[Data listing]
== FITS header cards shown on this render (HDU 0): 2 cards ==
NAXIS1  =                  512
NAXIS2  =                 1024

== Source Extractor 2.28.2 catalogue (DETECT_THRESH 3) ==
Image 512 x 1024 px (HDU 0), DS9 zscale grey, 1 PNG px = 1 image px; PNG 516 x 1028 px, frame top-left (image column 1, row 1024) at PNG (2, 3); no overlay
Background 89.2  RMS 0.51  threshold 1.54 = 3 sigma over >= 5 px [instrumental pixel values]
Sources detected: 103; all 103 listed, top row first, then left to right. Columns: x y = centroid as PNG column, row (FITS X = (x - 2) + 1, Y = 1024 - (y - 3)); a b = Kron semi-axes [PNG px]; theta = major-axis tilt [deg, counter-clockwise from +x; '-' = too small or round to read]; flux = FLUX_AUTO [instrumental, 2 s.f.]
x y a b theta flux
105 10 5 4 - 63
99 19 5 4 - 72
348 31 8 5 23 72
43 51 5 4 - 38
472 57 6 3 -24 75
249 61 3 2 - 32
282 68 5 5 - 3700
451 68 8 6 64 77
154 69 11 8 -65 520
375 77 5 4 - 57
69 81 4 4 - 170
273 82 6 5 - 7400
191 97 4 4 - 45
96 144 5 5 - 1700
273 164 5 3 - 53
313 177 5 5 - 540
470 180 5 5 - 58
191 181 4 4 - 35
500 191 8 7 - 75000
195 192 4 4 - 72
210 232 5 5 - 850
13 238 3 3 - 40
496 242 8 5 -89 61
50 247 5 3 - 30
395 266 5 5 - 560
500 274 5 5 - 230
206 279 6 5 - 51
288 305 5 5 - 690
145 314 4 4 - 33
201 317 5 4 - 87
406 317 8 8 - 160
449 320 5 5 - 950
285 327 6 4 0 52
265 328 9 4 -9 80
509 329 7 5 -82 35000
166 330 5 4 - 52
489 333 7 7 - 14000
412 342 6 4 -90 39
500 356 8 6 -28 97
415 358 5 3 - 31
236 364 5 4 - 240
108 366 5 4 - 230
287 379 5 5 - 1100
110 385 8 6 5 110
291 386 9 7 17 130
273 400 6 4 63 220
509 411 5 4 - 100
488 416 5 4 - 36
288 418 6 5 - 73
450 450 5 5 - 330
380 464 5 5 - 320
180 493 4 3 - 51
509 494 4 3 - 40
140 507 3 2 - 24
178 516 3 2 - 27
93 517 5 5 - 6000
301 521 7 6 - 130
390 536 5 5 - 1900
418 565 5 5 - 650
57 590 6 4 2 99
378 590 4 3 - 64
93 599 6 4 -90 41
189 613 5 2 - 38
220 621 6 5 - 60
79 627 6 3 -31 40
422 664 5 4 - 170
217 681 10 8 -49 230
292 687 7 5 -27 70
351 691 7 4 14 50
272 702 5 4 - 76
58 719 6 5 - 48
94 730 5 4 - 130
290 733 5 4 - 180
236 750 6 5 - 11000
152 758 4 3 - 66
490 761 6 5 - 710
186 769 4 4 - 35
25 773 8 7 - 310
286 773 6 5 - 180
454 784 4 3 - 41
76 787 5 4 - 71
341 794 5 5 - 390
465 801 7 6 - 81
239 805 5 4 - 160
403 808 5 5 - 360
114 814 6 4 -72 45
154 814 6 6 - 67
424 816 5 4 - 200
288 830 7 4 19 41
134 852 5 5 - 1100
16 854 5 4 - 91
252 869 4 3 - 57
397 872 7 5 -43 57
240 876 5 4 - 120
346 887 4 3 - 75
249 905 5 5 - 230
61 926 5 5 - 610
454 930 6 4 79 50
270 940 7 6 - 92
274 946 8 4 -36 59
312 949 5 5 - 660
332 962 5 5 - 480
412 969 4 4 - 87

EXERCISE PROMPT: Count the lines above that contain the string "flux", with uppercase and lowercase treated as different. Give only the number.

OUTPUT OF THE EXERCISE: 2